4 RNA-seq data analysis

Many resources and introductory tutorials to typical RNA-seq workflows exist on the web. The choice of tools and computational methods is often a matter of choice. Generally R/Bioconductor is a great resource for HTS-data related tutorials.

Often the best approach is to locally reproduce results discussed as part of different tools. For example, most R/Bioconductor packages provide sample analyses and case studies as part of their vignettes.

4.1 General workflow

A typical RNA-seq data analysis workflow may consist of (some or all of) the following steps (in brackets are tools that I have used in the past):

  1. Quality assessment of raw reads (fastqc)
  2. Adapter trimming and quality filtering (cutadapt, trimmomatic, bbduk.sh)
  3. Read alignment to reference genome (bowtie2, tophat, bwa-mem, STAR)
  4. Quality assessment of mapped reads (RseQC, QoRTs), QualiMap
  5. Read de-duplication (samtools, picard-tools)
  6. Count summarisation (HTSeq, featureCounts)
  7. Differential gene expression analysis (DESeq2, limma, edgeR)
  8. Gene ontology enrichment analysis/Gene set enrichment analysis (clusterProfiler, GSEA)

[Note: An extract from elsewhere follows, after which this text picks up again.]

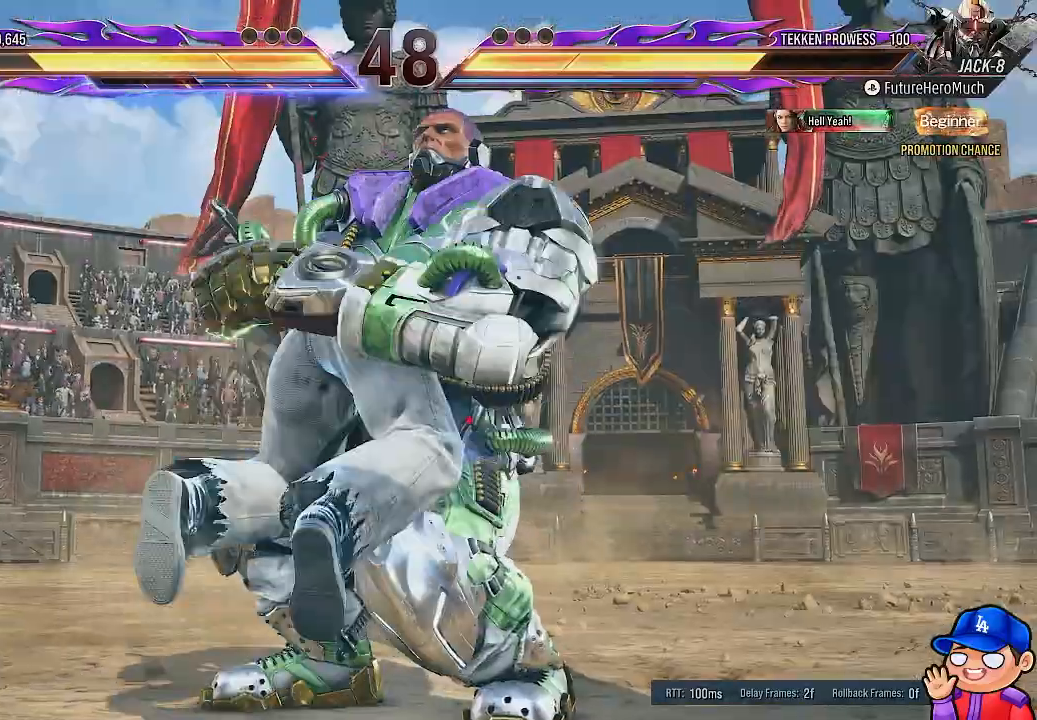
{"dt_ms": 500, "buttons": ["DPAD_DOWN"], "left_stick": "center", "right_stick": "center", "events": [[433, "DPAD_RIGHT", "down"], [450, "DPAD_DOWN", "down"], [500, "DPAD_RIGHT", "up"]]}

Dündar et al. provide detailed notes from a course on RNA-seq data analysis at Cornell University. Notes include detailed instructions on how to install and run different tools from the command line and within R, and how to interpret results. It’s targeted at biologists and clinical researchers with a minimal knowledge of bioinformatics programming and high-throughput sequencing data analysis. Slides, sample files and the link to the GitHub project page can be found on the course website.


Conesa et al. have published a survey of best practices for RNA-seq data analysis that provides a nice overview of typical analysis steps and how to critically assess results.

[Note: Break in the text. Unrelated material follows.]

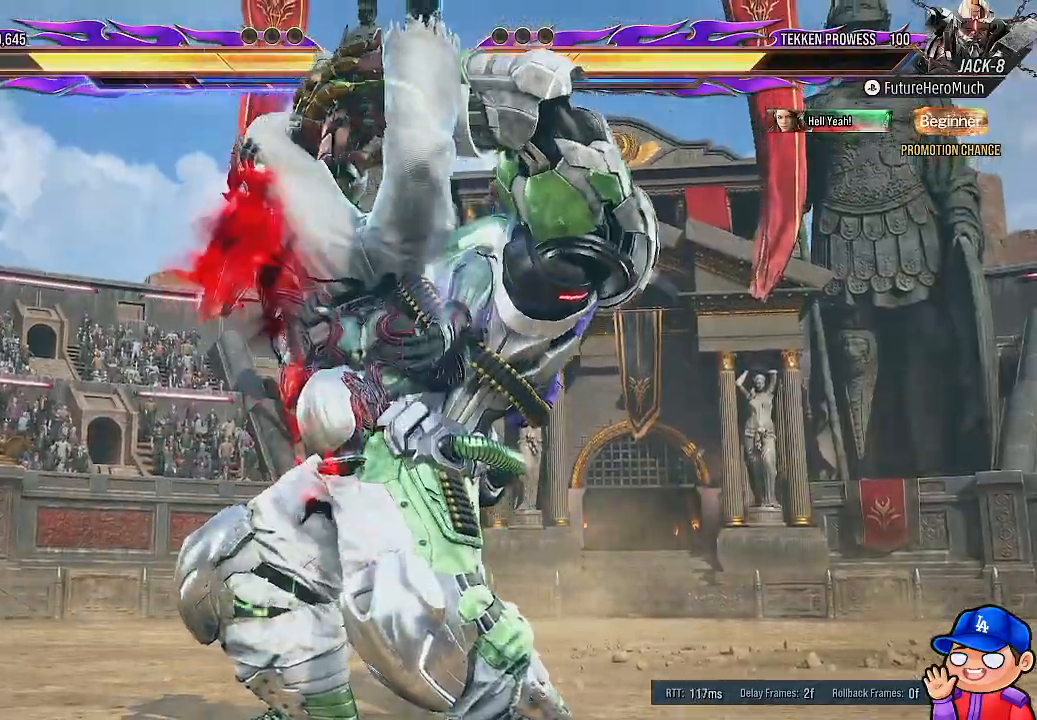
{"dt_ms": 1000, "buttons": ["L1", "DPAD_DOWN"], "left_stick": "center", "right_stick": "center"}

Williams et al. have published a quantitative assessment of different RNA-seq analysis workflows using a large variety of read aligners and differential gene expression analysis tools.


Griffith lab RNA-seq tutorial

Griffith et al. provide an online Wiki-style RNA-seq analysis tutorial with exercises.


Daniel Cook - Awesome Bioinformatics

Daniel Cook maintains a list of Bioinformatics tools and programs on github.

4.2 Differential gene expression (DGE) analysis

I can specifically recommend the following three tutorials/vignettes surrounding the R packages DESeq2 and limma. In terms of the underlying statistical model, there exists a lot of overlap between DESeq2 and limma. Whether to use one over the other is therefore largely a matter of choice. Both methods are often regarded as the gold-standard methods in regards to DGE analyses.


http://www.bioconductor.org/help/workflows/rnaseqGene/

R/Bioconductor has a good tutorial on how to get from raw RNA-seq data to identifying differentially expressed genes.


DESeq2

The vignette is regularly updated and offers a great tutorial on how to perform differential gene expression analyses within R. The vignette also provides details on the underlying statistical modelling approach. Personally, I slightly favour the DESeq2 documentation and approach in my own research analyses.


Limma

The user guide offers an excellent tutorial using a wide range of different sample case studies on performing differential gene expression analyses within R.

4.3 Fusion gene identification

Various fusion/chimeric transcript identification tools exist.

Liu et al. performed a similar benchmark analysis of 15 fusion detection tools in their 2015 Nucleic Acids Research paper.


Another list of 39 (as of December 2016) fusion detection tools in given on Biostars.


InFusion

InFusion is one of the most recently published tools. It was written in C++/Python, and provides detailed instructions on how to compile the source code, and run the program.

4.4 Read simulation

Simulating reads for typical high-throughput sequencing experiments is often useful for assessing and benchmarking novel computational methods. Tools specialise in the simulation of reads from different library protocols (e.g. RNA-seq, whole-genome and exome sequencing) and different sequencing technologies (e.g. Illumina, SOLiD, 454, PacBio).


Escalona et al., provide a recent (2016) comparison of tools for the simulation of HTS data. This review is a good starting point to explore different methods, by following the references provided.


Flux Simulator is a read simulator for RNA-seq experiments. I have used Flux Simulator in the past to e.g. simulate small RNA and miRNA reads, for assessing the performance of a computational miRNA identification method.